A midi, Frigate et Burton reprirent leur travail dans les collines. Ni l’un ni l’autre, cependant, n’eut l’occasion de parler à Targoff ou aux autres esclaves, leurs tâches respectives les maintenant constamment éloignés. Ils n’osaient pas se rapprocher ouvertement de lui, car l’attention des gardes aurait été immanquablement attirée et tout le monde aurait été sévèrement puni.

Le soir, dans l’enclos, Burton raconta aux autres ce qui s’était passé.

— Il est probable que Targoff ne voudra pas croire mon histoire. Il est déjà persuadé que nous sommes des traîtres. Même s’il subsiste un doute dans son esprit, il ne voudra pas prendre de risques. Il va donc y avoir des difficultés. Il est regrettable que les choses se soient passées ainsi, car le plan d’évasion devra être annulé pour cette nuit.

Rien d’anormal ne se produisit, au début de la nuit tout au moins. Les Israéliens évitaient Frigate et Burton, qui furent dans l’impossibilité de leur glisser un mot. Puis les étoiles baignèrent l’enceinte fortifiée d’une clarté presque aussi vive que celle de la pleine lune, sur la Terre.

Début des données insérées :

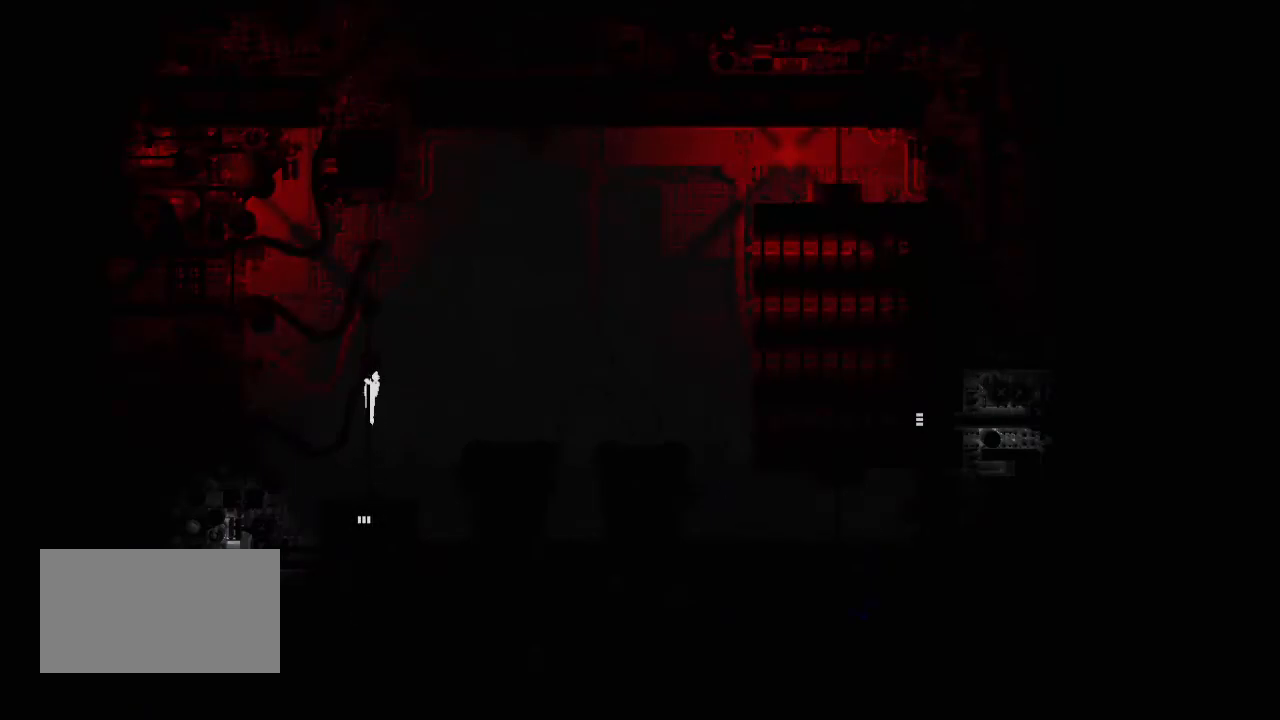
{"keys": [], "events": [[450, "up", "up"]]}
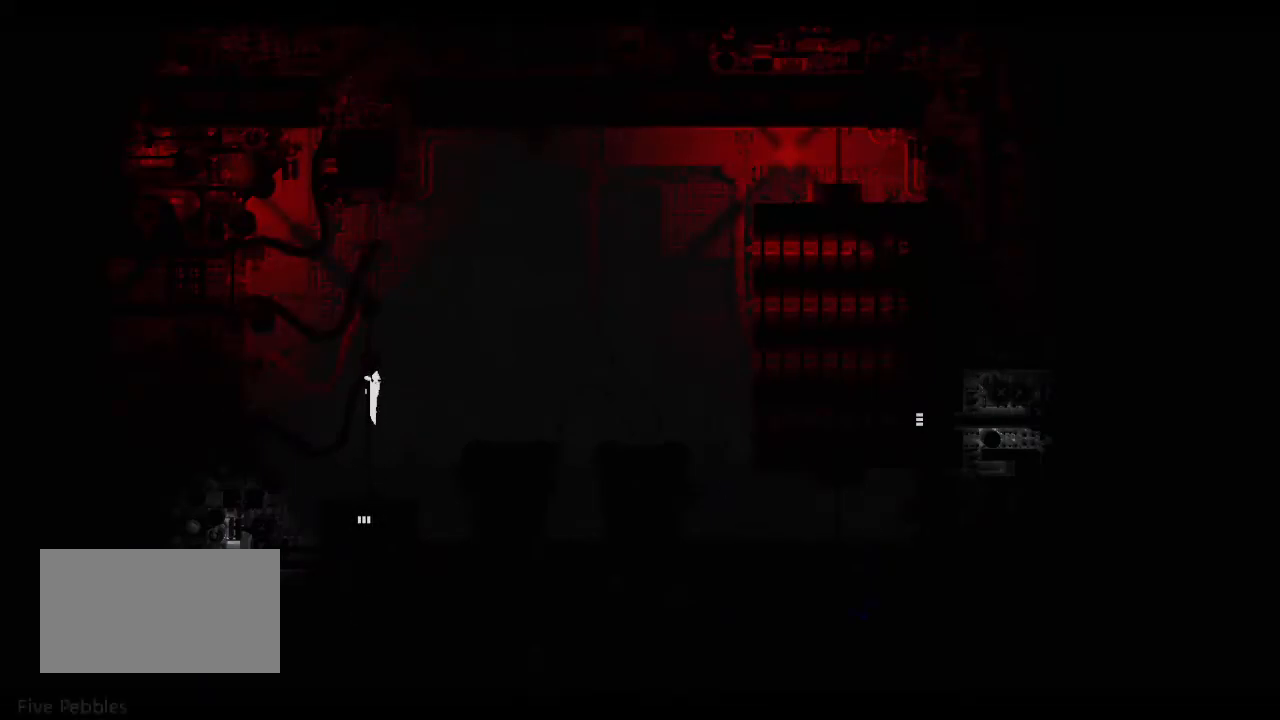
{"keys": [], "events": []}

Les prisonniers demeurèrent à l’intérieur des huttes. Ils parlaient à voix basse, tête contre tête. Malgré leur extrême fatigue, ils ne pouvaient dormir. Les gardes avaient dû sentir la tension qui était dans l’air. Incapables de voir ou d’entendre les prisonniers, ils ne cessaient d’arpenter le chemin de ronde, en s’arrêtant de temps à autre pour échanger quelques mots et pour scruter l’enclos à la lueur des étoiles et des torches de résine.

— Targoff ne fera rien avant la pluie, dit Burton.

Puis il distribua les tours de garde. Frigate s’apprêta à prendre la première faction. Ensuite viendrait Spruce, puis Burton en troisième. Il s’étendit sur sa litière de feuilles et, ignorant le murmure des hommes et leur agitation, s’endormit aussitôt.

Il lui sembla qu’il avait eu à peine le temps de fermer les yeux quand Robert Spruce le secoua. Il se leva vivement, en bâillant et en s’étirant. Les autres étaient déjà debout. Quelques instants plus tard, le premier nuage se forma. Au bout de dix minutes, les étoiles avaient disparu. Le tonnerre grondait dans les montagnes et le premier éclair zébra le ciel opaque. A sa lueur, Burton aperçut les gardes accroupis à l’abri de l’auvent qui dépassait des tours de guet, à chaque extrémité du mur d’enceinte. Ils se protégeaient tant bien que mal de la pluie et du froid à l’aide des tissus multicolores fournis par les graals.

Burton profita d’un répit entre deux éclairs pour se glisser furtivement jusqu’à la hutte voisine. Targoff était debout devant l’entrée.

— Votre plan tient toujours ? demanda Burton en se montrant soudain.

— Je vais vous le dire, fit Targoff, dont un éclair illumina le visage déformé par la rage. Espèce de Judas !

Il fit un pas en avant. Une douzaine d’hommes sortirent aussitôt de la hutte. Burton n’attendit pas. Il attaqua le premier. Mais tout en se lançant en avant, il entendit un étrange bruit sourd qui le fit s’immobiliser pour regarder derrière lui. Un autre éclair lui révéla la forme disloquée d’un garde étalé dans l’herbe au pied du mur d’enceinte.

— Que se passe-t-il ? demanda Targoff, qui avait baissé les poings quand Burton lui avait tourné le dos.

— Attendez une seconde, dit Burton.

Il n’avait pas la moindre idée de ce qui était en train de se passer, mais estimait que n’importe quelle diversion ne pourrait jouer qu’à son avantage. Un éclair illumina la silhouette massive de Kazz au milieu du chemin de ronde. Il était en train de faire tournoyer une énorme hache de pierre en direction d’un groupe de gardes apeurés acculés à l’angle de la muraille. Nouvel éclair, et il vit des gardes étendus en travers du chemin de ronde. Obscurité. A l’éclair suivant, un nouveau garde avait été abattu et deux autres fuyaient dans des directions opposées.